More up my alley was the morning I spent babysitting the nine-month-old daughter of a colleague: I don't imagine any of you want to hear me go on and on about the bajillion amazing and delightful things a baby can come up with in the course of four hours, so suffice it to say that it set my personal little clock ticking even harder and faster than before. For the last time, girls, could somebody please have a baby already? What are you all waiting for?

Finally, you can all rest assured that I am in perfectly good health. I've had this bump under my jaw since last summer and since I tend to be overly unconcerned with suspicious bodily activity, I didn't worry about it and trusted that everything would work itself out and the bump would disappear. (Interestingly, I have little to no general medical knowledge; one might wonder on what I was basing such trust?) Recently, however, I got to thinking: it hasn't disappeared yet and in fact is a little tender to the touch... Panic ensued. I booked an appointment at a medical clinic and started planning the letter I would have to write to my schools, explaining that I had to go home for emergency treatment and possibly have my jaw removed. The clinic is ten minutes from my house but I left a full hour before my appointment in case they could fit me in sooner. I sat in the waiting room, whimpering, until the doctor finally opened the door and invited me in. He jotted down some basic information, checked blood pressure and heart, and then felt around my jaw for five seconds and said "oh, these are 'ganglions.' Everyone has them. Here, feel mine." I think they're nodes? Is that right? Is that what lymph nodes are? Near the jaw and mobile, like mine, is exactly right; you worry if they're lower down and hard. They're tender because you must have a cold coming on, they're pretty much forever and you don't need to worry about them. And that was that.

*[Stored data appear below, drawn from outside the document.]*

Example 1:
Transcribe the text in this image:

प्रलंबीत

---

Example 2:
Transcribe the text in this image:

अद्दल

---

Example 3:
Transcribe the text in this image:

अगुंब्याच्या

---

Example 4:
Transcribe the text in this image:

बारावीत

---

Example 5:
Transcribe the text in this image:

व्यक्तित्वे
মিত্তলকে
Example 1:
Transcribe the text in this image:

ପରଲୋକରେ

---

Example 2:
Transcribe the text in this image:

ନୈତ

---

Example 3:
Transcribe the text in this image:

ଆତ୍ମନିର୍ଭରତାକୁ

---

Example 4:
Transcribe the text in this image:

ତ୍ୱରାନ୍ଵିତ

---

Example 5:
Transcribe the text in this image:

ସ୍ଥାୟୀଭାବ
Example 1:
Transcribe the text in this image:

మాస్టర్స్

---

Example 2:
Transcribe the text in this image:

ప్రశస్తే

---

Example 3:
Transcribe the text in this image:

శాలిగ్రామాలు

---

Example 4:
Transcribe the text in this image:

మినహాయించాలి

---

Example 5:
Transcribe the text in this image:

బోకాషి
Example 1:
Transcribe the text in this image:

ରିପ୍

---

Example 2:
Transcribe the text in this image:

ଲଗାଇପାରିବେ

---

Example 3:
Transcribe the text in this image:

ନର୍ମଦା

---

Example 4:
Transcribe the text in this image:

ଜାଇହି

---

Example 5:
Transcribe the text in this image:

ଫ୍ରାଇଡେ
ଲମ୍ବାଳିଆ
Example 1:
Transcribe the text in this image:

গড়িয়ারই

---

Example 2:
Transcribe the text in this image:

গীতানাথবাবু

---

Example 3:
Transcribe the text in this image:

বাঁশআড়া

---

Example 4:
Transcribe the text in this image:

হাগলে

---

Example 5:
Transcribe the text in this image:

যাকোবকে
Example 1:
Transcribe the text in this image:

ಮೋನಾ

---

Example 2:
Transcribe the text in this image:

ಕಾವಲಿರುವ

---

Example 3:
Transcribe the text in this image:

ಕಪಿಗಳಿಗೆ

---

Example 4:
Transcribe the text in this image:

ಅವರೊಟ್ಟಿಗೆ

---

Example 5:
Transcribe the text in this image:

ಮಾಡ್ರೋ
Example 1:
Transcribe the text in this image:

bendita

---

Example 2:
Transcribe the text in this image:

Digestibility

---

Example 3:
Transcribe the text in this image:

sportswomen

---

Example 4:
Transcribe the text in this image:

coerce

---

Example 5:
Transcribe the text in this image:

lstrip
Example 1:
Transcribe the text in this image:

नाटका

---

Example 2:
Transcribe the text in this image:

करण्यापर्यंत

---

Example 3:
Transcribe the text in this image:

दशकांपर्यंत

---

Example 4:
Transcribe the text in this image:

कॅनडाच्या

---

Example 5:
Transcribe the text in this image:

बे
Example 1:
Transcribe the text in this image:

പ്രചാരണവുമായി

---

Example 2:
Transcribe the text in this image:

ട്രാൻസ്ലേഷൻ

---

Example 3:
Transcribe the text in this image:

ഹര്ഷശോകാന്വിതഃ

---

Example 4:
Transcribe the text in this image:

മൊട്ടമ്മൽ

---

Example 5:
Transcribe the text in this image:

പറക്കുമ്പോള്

Meanwhile, I don't like going to male doctors and wondered if I should hold out for the next available woman, but this turned out to be the single nicest man on the planet and all I can do is hope to get sick before the end of the year so that I have a reason to go see him. So friendly! So cute and enthusiastic, trying out his English. His name is John! Not Jean or Jacques, but John! I would like him to be my neighbour or possibly my cousin. I'm considering inviting him for dinner -- would that be weird? God, I love that John. He's the best.

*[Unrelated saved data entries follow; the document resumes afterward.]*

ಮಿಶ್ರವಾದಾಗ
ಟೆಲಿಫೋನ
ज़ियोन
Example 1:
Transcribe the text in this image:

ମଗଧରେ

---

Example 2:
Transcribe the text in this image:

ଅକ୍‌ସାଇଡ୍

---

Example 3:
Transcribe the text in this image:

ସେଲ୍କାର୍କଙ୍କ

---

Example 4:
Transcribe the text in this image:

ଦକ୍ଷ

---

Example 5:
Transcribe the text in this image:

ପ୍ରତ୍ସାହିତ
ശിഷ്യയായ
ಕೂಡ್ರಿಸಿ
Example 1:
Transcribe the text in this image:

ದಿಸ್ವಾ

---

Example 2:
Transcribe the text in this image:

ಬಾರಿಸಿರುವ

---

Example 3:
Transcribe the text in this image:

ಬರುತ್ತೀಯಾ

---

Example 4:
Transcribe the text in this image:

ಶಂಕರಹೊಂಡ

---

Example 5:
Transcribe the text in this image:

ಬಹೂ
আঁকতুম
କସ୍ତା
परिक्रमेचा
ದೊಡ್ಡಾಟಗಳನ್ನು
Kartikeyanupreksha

We've had some sunny days and they make everything just so much better. But then tonight there's a concert that a colleague of mine organized and enthusiastically invited me to and I feel bad not going. The flyer features names such as "DJ Flytrap" and I'm dreading the whole evening, but Franck's into it and we can at least make an appearance and then go for a ride on the big ferris wheel they've set up downtown: now that's what I call a good time.